• _TASK GOAL_
Return each line below holding the string "فواید".

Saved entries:

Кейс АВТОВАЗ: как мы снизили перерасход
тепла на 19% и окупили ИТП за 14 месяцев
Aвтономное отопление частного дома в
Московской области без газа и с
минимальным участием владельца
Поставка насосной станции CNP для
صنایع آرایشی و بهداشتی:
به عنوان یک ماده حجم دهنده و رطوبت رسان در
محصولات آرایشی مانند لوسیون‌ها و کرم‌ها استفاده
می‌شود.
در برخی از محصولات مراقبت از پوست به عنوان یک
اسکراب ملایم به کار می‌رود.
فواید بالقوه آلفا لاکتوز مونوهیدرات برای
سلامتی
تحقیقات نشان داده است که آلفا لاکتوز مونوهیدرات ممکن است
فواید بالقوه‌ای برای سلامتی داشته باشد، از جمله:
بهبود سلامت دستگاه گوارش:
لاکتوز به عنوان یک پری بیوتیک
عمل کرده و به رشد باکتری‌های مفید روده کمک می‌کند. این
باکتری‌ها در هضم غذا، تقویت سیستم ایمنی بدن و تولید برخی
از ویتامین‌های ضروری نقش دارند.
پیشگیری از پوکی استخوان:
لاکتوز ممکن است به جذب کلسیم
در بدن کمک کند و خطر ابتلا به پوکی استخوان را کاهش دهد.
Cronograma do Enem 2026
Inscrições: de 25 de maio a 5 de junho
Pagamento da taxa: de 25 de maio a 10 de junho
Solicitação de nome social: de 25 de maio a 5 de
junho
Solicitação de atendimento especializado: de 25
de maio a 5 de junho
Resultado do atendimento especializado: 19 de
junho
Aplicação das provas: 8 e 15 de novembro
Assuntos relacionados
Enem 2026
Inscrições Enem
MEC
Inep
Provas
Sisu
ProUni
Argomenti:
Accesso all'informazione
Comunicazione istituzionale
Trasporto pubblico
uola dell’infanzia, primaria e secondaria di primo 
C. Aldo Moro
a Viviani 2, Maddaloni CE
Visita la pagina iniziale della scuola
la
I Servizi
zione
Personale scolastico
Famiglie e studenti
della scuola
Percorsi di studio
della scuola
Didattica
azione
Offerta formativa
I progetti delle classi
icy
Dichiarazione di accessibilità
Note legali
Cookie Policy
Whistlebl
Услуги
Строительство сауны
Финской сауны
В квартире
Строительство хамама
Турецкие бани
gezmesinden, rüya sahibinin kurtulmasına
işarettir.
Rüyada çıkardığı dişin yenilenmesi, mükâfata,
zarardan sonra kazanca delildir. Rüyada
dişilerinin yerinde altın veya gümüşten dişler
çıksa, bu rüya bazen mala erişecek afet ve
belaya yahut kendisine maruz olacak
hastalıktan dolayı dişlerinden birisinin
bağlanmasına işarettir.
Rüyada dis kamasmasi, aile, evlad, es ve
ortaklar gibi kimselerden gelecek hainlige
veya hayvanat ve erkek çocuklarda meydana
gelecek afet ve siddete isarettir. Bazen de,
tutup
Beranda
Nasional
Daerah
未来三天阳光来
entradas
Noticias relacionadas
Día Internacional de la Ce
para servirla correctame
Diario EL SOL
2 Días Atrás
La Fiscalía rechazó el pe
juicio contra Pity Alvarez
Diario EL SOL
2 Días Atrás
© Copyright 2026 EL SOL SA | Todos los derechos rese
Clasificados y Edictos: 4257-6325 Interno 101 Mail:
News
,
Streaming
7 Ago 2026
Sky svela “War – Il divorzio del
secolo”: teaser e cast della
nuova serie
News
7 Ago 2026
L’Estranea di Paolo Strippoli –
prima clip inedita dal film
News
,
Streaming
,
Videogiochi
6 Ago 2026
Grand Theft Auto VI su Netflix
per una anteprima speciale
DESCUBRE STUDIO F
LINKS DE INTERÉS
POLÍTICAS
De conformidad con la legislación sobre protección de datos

==

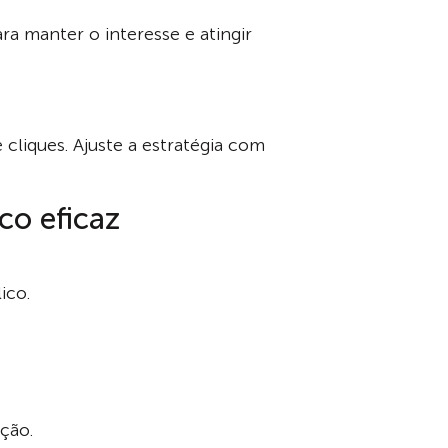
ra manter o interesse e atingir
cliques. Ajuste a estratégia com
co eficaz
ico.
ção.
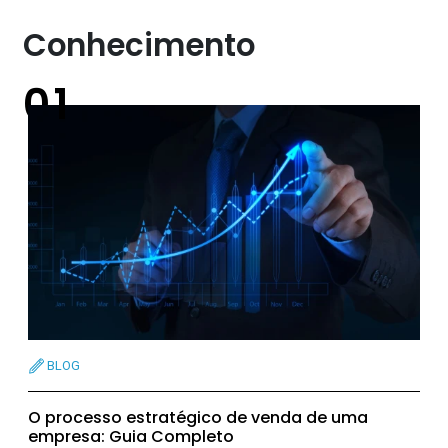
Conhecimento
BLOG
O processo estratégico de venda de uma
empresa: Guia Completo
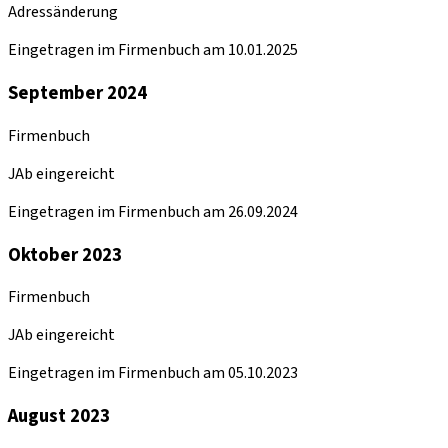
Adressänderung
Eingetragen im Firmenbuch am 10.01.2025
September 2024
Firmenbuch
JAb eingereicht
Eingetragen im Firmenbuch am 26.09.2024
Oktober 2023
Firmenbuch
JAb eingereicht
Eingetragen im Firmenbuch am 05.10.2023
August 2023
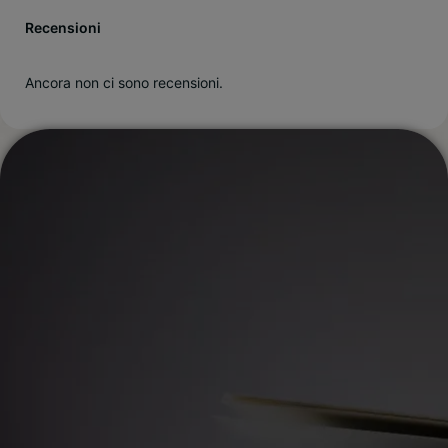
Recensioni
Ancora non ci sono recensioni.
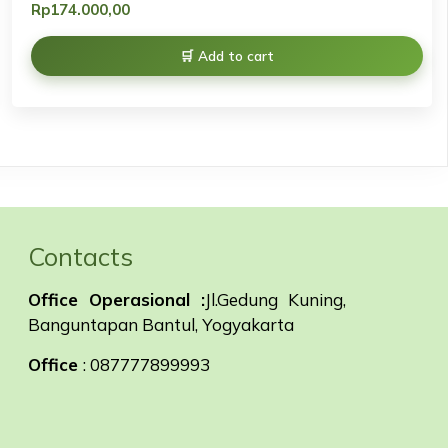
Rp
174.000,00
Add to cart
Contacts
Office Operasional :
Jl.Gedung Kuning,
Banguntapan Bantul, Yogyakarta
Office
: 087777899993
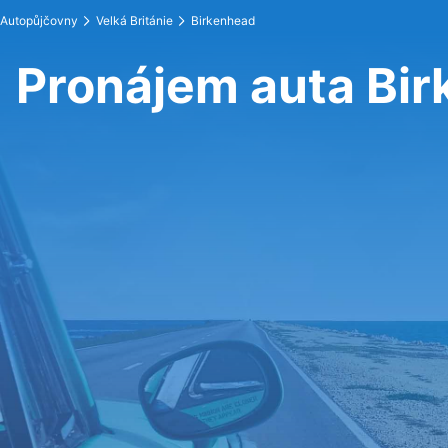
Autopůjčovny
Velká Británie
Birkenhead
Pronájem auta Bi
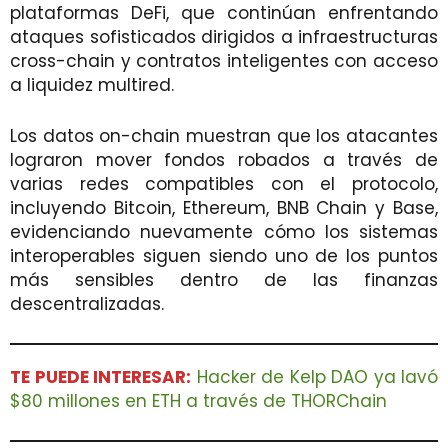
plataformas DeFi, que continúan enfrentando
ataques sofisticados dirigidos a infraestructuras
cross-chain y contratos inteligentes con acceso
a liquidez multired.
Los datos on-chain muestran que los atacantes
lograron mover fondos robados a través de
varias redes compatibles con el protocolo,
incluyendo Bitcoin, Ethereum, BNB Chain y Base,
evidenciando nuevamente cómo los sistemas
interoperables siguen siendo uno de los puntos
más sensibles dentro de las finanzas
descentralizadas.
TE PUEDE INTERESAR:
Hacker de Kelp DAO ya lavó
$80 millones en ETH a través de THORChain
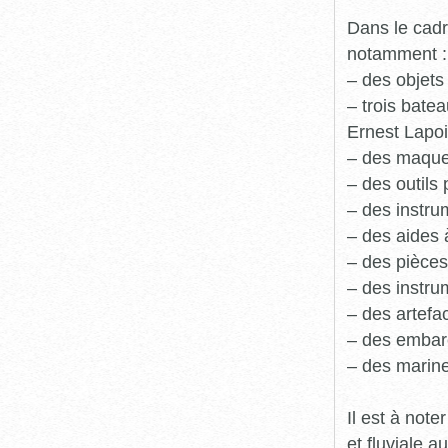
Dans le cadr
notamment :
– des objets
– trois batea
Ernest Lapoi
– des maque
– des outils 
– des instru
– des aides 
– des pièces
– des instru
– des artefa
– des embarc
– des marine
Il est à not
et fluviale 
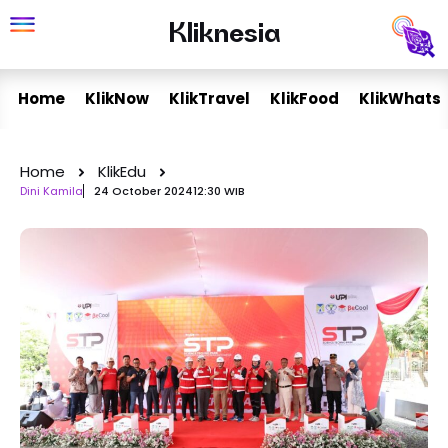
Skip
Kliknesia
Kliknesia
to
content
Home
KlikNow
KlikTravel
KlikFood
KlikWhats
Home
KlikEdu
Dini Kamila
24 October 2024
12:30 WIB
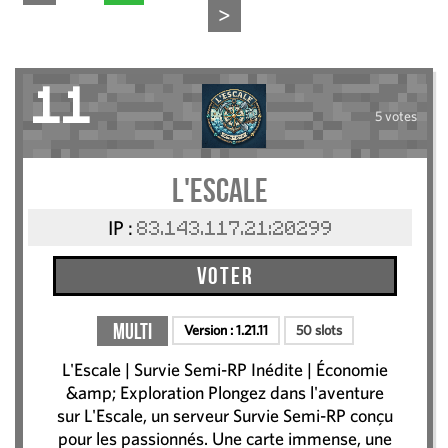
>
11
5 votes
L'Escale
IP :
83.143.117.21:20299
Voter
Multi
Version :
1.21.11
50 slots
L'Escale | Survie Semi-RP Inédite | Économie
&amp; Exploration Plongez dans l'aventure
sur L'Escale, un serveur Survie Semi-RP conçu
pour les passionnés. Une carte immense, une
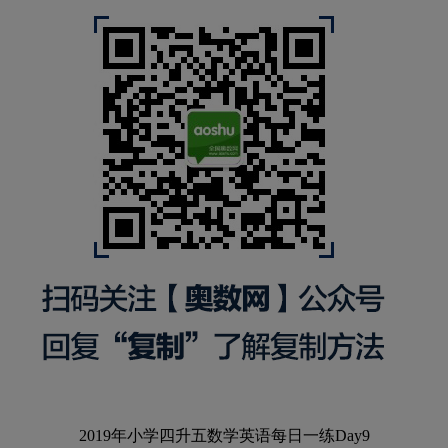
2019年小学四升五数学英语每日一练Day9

• _RESULT OF THE TASK_
فواید بالقوه آلفا لاکتوز مونوهیدرات برای
فواید بالقوه‌ای برای سلامتی داشته باشد، از جمله:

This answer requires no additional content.